I got a bit bored and bit inspired. So, my very first foray into Heroes fanfic!
The world was a desolate place, now. Her long, blonde hair whipped around her as she stood at the top of the ridge, looking out at Odessa, Texas. Odessa. It used to be her home, so many years ago. Nothing remained but the scattered foundations of buildings, and her heart sank as she saw the crumbled ruins of the tower she used to jump off, testing her abilities time after time.
Behind her, the stark white crosses glowed in the dimming light. A man was crouched, his fingers pressed to the letters of one marker after another. She moved quietly to the only blank one; he had been the first one, buried without a name. Too dangerous, even in death, for a proper marker.
"I love you dad..." she whispered, not bending, not touching the fading wood. "I'll make this right. We'll make this right."
She went to the man, her hand going to his shoulder, firm and commanding. "Just a few more minutes," he told her softly, not moving to look at her.
"There's nobody left, Peter." She was cold, she had to be. "Nothing and nobody. Why dwell on the past," her fingers toyed with the hilt of the sword at her side, passed to her from dying hands, "when we can change it?"
The wind whistled as the embers of the dying day cast ghostly shadows across a ghostly wasteland. Peter's shadow grew long as he rose slowly, but refused to turn to face his niece.
"They took everything from us, Peter." Her voice trembled betraying emotions she did not allow herself to show, she turned to look back out at the wasteland that stretched out toward the horizon. "We have to get it back..."
"Claire," he was behind her, his hands on her shoulders, smoothing down her arms, "even if we do, what then? No matter how it happens, we'll still be here after all of it. It doesn't change the fact that sooner or later, we always wind up alone..."
"Forever..." the word trailed off, carried away with the umber leaves of the fall as she sank against her uncle in a moment of weakness. Her eyes fell, however, on another marker, another father, another loss. She shook her head. There was something marring the white. "No."

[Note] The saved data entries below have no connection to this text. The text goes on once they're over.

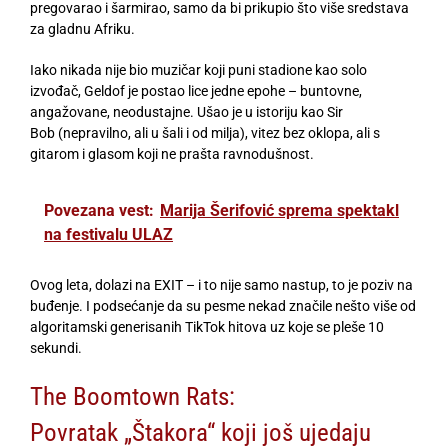
pregovarao i šarmirao, samo da bi prikupio što više sredstava
za gladnu Afriku.
Iako nikada nije bio muzičar koji puni stadione kao solo
izvođač, Geldof je postao lice jedne epohe – buntovne,
angažovane, neodustajne. Ušao je u istoriju kao Sir
Bob (nepravilno, ali u šali i od milja), vitez bez oklopa, ali s
gitarom i glasom koji ne prašta ravnodušnost.
Povezana vest:
Marija Šerifović sprema spektakl
na festivalu ULAZ
Ovog leta, dolazi na EXIT – i to nije samo nastup, to je poziv na
buđenje. I podsećanje da su pesme nekad značile nešto više od
algoritamski generisanih TikTok hitova uz koje se pleše 10
sekundi.
The Boomtown Rats:
Povratak „Štakora“ koji još ujedaju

She took his hand, the two of them stepping forward together. "Do you remember, Peter?" In tandem, they crouched. "Remember what they did to him?" Fingers interlaced, they reached out to touch the thick, black scrawl. "My father." They caressed the intrusion, the letters seeming to burn their fingertips. "Your brother."
Nathan Petrelli the name cut into the wood read, Claire's thumb dipping into the groove of the 'i'. Below it, the abhorrence they both bore witness to, was burned into the wood with careful precision: He taught me to fly...

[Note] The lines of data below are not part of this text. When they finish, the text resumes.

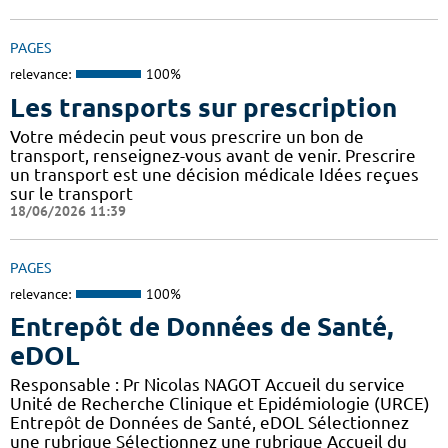
PAGES
relevance:
100%
Les transports sur prescription
Votre médecin peut vous prescrire un bon de
transport, renseignez-vous avant de venir. Prescrire
un transport est une décision médicale Idées reçues
sur le transport
18/06/2026 11:39
PAGES
relevance:
100%
Entrepôt de Données de Santé,
eDOL
Responsable : Pr Nicolas NAGOT Accueil du service
Unité de Recherche Clinique et Epidémiologie (URCE)
Entrepôt de Données de Santé, eDOL Sélectionnez
une rubrique Sélectionnez une rubrique Accueil du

She felt Peter pull back, the pain of the past pulling him away from her, into his despair. She gripped his hand, pressing his palm against the writing beneath her own, conjuring the memories of Nathan's brutal murder, hollow skull gaping up at them when they had found him. She forced the vision on Peter.

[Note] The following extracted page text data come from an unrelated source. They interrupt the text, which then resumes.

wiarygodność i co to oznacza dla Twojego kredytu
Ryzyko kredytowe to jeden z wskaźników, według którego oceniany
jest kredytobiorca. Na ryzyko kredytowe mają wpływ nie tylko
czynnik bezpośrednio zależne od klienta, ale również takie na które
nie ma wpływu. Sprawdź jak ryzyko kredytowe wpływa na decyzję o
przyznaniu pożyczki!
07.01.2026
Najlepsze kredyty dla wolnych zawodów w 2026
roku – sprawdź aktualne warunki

"It may not matter to you how it happens," she was unrelenting, pushing memory after memory of the bodies on the ridge into his mind, "but it does to me. Remember your brother, your mother, your friends..."
"So what is this, Claire," he demanded weakly, unable to fight against the seemingly young woman's memories, "revenge?"
"No." She rose, taking him with her, releasing his hand and turning to look him directly in the eye. The katana was unsheathed in one fluid movement, the blade glittering in the last rays of light. Her eyes ran along its length, envisioning the justice she would deliver with it, the lives she would save, if only for a while.
Peter stared at her, trying to see a glimpse of the cheerleader he had saved, not far away from where they stood, once up on a time. She was in there, somewhere, buried beneath the sum total of everything she'd lost. He nodded, understanding her, and placed his hand firmly on her shoulder.
"This isn't vengeance, Peter." She took a deep breath, steeling herself. "It's a reckoning."